Quello è sicuro è il ritorno delle carovane dei nomadi. Alcuni migliori, altri peggiori. Tutti comunque parte del grande mistero: riusciremo a difendere il poco che abbiamo. Questo è lo spirito dei pionieri della periferia. Un grande romanzo di resistenza, in cui la città di te se ne frega con precisione chirurgica. E la rivedi solo quando deve difendere regole arcaiche o incassare bollette arretrate. Oppure, va detto, portare un fiore dopo anni di maltrattamenti: la casa dell’acqua. La casa dell’acqua è un bel gesto, molto apprezzato. Con la pavimentazione nuova tutto attorno. Oh, sì, molto apprezzato.
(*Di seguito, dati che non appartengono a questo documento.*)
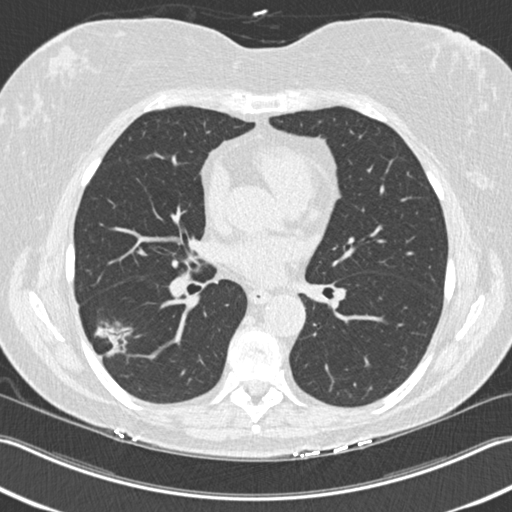
Axial slice from a low-dose chest CT screening exam. Baseline annual screen. Lung window (W 1500 / L -600 HU). Standard (soft-tissue) reconstruction kernel (B30f). Slice 94 of 211 in the series. 512 × 512 image matrix, field of view 348 × 348 mm. Female participant, aged 63 years at enrolment. Current smoker at enrolment.
Lesion marked by an expert reader, bounding box (x1, y1, x2, y2) in pixels: (79, 316, 140, 372). The screening reader recorded 3 non-calcified nodules or masses ≥4 mm on this exam; which of them this box marks is not recorded. Later outcome: lung cancer diagnosed 57 days after this screen — bronchiolo-alveolar adenocarcinoma, NOS, right lower lobe, well differentiated (G1), stage IA (AJCC 6th edition), 25 mm at pathology.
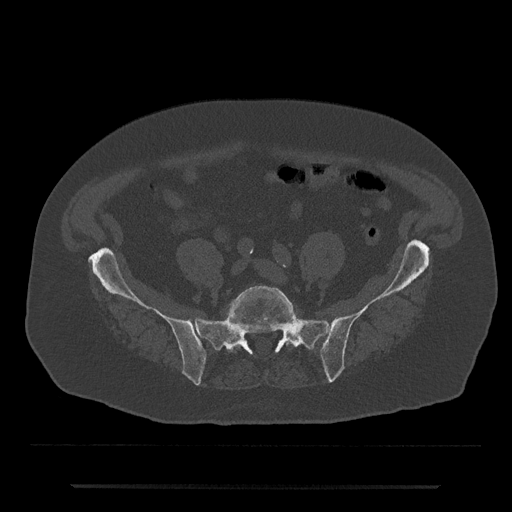
CT including the spine, one axial slice; slice 256 of 797 in the series (ordered by position); reconstruction kernel Br40s/3; 120 kVp; bone window (W 1800 / L 400 HU); 0.5 mm slice thickness; 512 × 512 image matrix, field of view 434 × 434 mm. Patient: male, 80 years. Case-level facts recorded for this patient, not image findings: primary cancer: prostate.
Outlined on this slice (semi-automatic segmentation, software-assisted and operator-edited):
- L5 vertebra: bounding box <226,286,298,353> (left, top, right, bottom; pixels)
Come la pace prima della tempesta.

Una mano di colore

Ecco, in campagna elettorale la maggioranza che governa la città qui poteva fare e promettere molto. Telecamere nel parchetto, per dissuadere i malfattori a due zampe. Più controlli, per non lasciare soli gli inquilini malati e i loro vicini che da anni la notte non dormono. La ripulitura dei giardini sopraffatti dalla vegetazione, salubre o insalubre. Ma di tutte queste cose non si sarebbe accorto nessuno. E quindi, idea geniale, si faranno dei murales sulle testate di fila. Utilità? Ovviamente nessuna. Ma la sola casetta dell’acqua non bastava più. E quindi via alla creatività. Tanto il degrado, per certa sinistra, è giusto che qui ci sia. Al massimo va dipinto un po’. Ma di sicuro non si deve estirpare. Rischierebbe di avvicinarsi al centro. E questa sì, signori miei, che sarebbe una cosa inaccettabile.